For the following symmetric matrices, cross out the classifications it CANNOT be due to the diagonal entries (don’t calculate the eigenvalues).

For each matrix, circle those that remain possible: pos def pos semidef indefinite neg def neg semidef

\(A_1=\begin{bmatrix} 0 & 1 \\ 1 & 5 \end{bmatrix}\)
\(A_2=\begin{bmatrix} 2 & -1 \\ -1 & 1 \end{bmatrix}\)
\(A_3=\begin{bmatrix} -1 & 2 \\ 2 & 1 \end{bmatrix}\)
\(A_4=\begin{bmatrix} -3 & 1 \\ 6 & -2 \end{bmatrix}\)

Worksheet 2-2: Q2#

For the following matrices with their given eigenvalues, what is the correct classification and why?

\(A_1=\begin{bmatrix} 0 & 1 \\ 1 & 5 \end{bmatrix}\); eigenvalues \(= \{-0.193,\; 5.193\}\)
\(A_2=\begin{bmatrix} 2 & -1 \\ -1 & 1 \end{bmatrix}\); eigenvalues \(= \{0.382,\; 2.618\}\)
\(A_3=\begin{bmatrix} -1 & 2 \\ 2 & 1 \end{bmatrix}\); eigenvalues \(= \{-2.236,\; 2.236\}\)
\(A_4=\begin{bmatrix} -3 & 1 \\ 6 & -2 \end{bmatrix}\); eigenvalues \(= \{-5,\; 0\}\)

Worksheet 2-2: Q3#

On the last worksheet, we found the stationary points of

\[f(x,y)=6x^{2}y-3x^{3}+2y^{3}-150y\]

were at \(p_1 = (0,5)\), \(p_2 = (0,-5)\), \(p_3 = (4,3)\), \(p_4 = (-4,-3)\).
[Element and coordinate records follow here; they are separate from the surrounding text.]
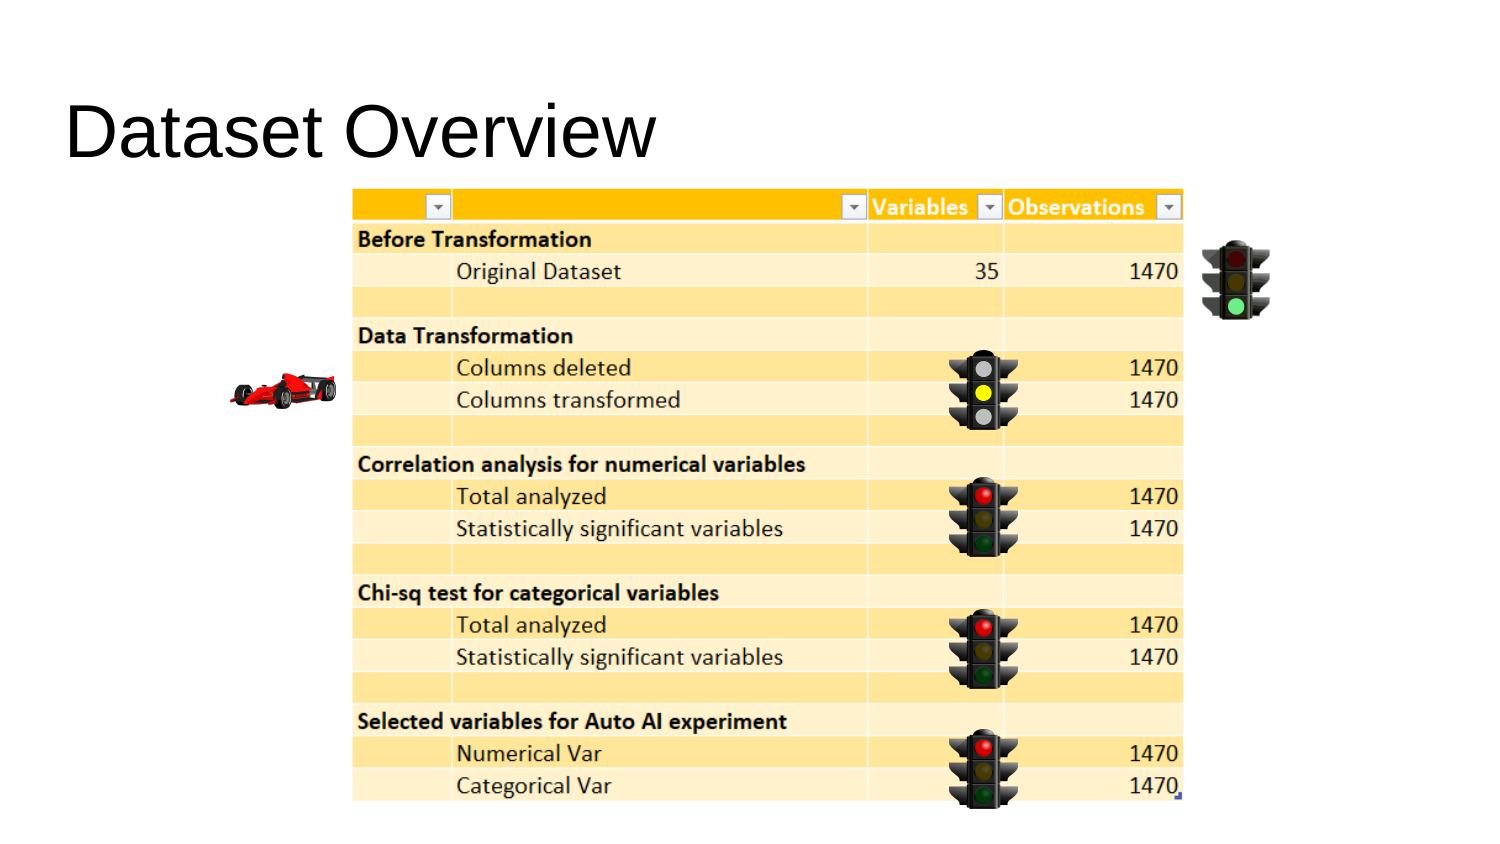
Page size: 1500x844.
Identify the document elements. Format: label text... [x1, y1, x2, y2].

title Dataset Overview [49, 67, 1488, 173]
picture [1202, 240, 1270, 321]
picture [349, 184, 1187, 809]
picture [230, 338, 336, 444]
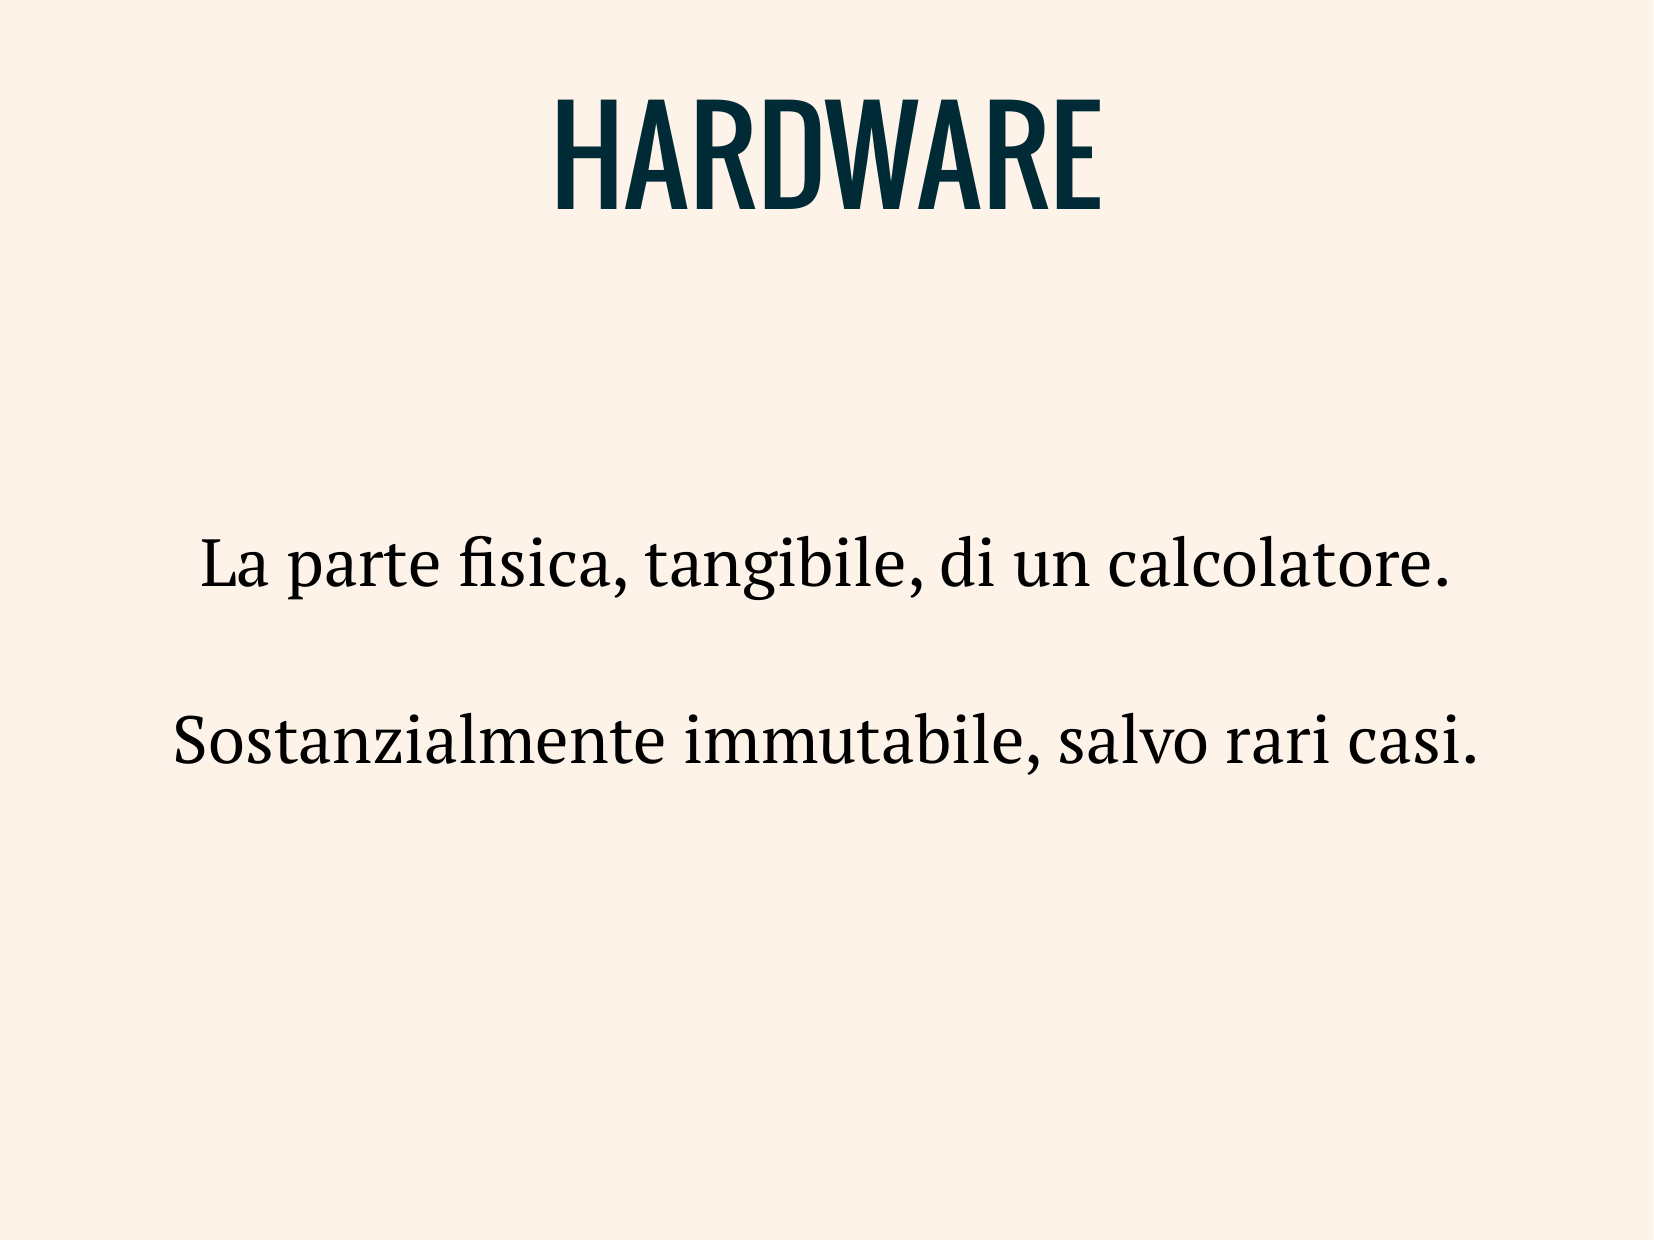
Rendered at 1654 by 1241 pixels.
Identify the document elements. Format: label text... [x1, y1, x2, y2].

subtitle La parte fisica, tangibile, di un calcolatore. Sostanzialmente immutabile, salvo rari casi. [82, 290, 1571, 1010]
title Hardware [82, 49, 1571, 257]
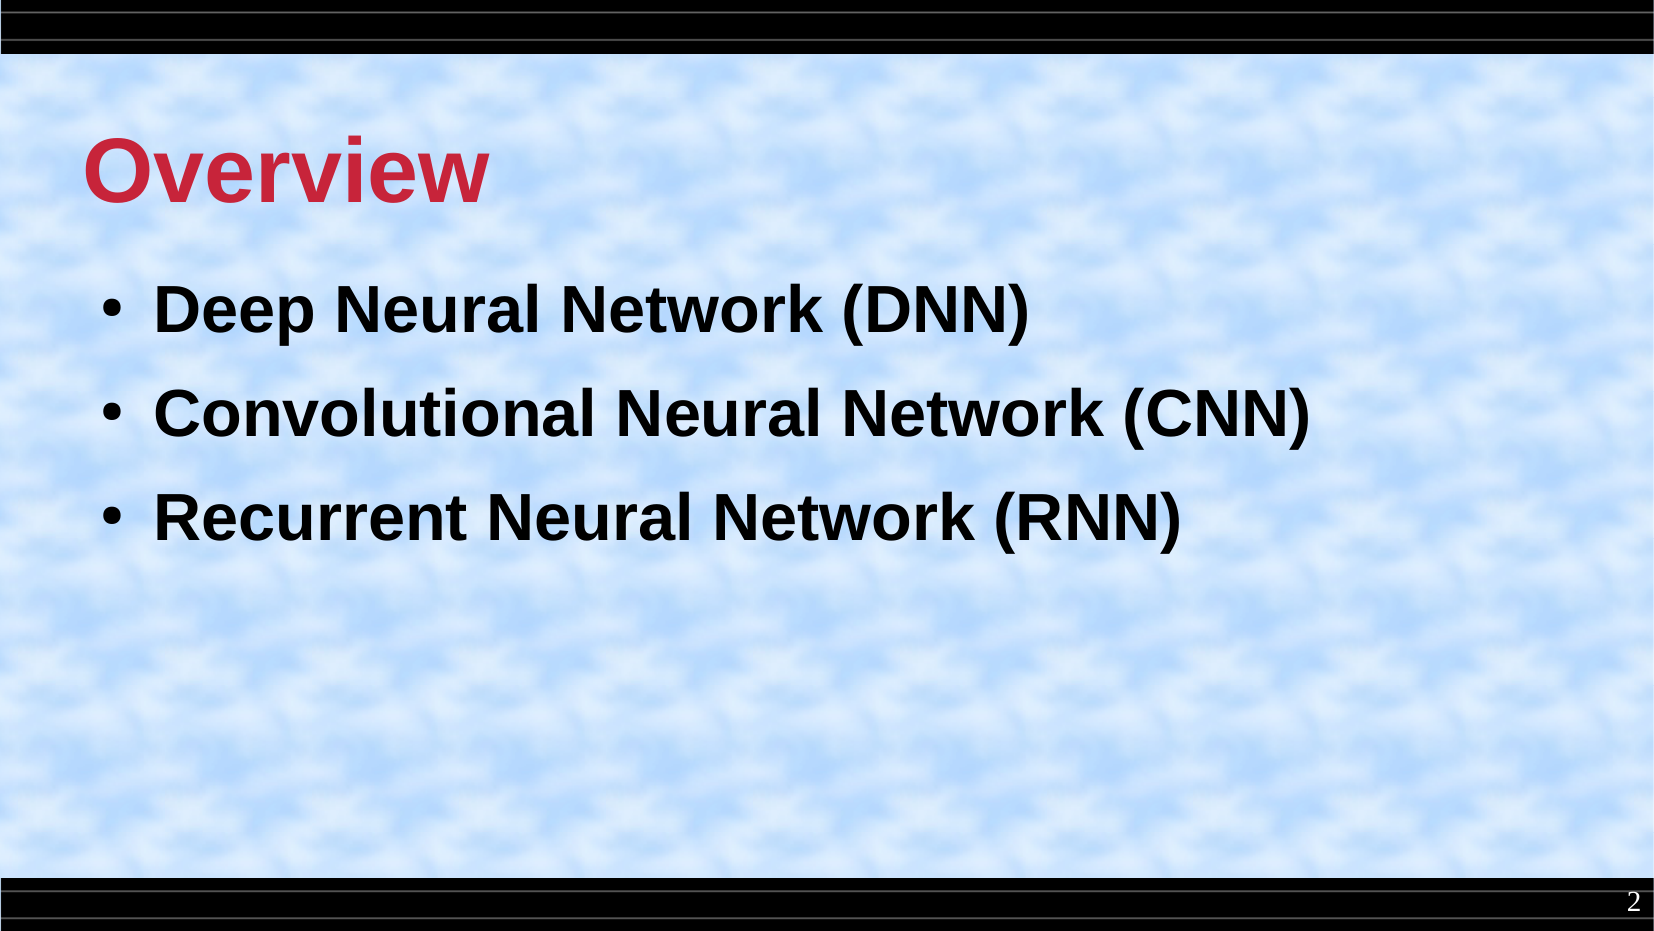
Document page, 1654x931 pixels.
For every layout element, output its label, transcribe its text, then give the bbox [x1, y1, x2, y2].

picture [0, 0, 1654, 931]
list Deep Neural Network (DNN) Convolutional Neural Network (CNN) Recurrent Neural Network (RNN) [82, 271, 1571, 757]
title Overview [82, 92, 1571, 248]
Use the second optimality condition to classify each stationary point as a local minimum, local maximum, or saddle point. You may use a computational tool to compute eigenvalues. (Visual check: desmos.com/3d/xa4komuwmb.)

Worksheet 2-2: Q4#

Find and classify the stationary points of \(f(x,y)=2x^3 + 3y^2 + 3x^2 y - 24y\).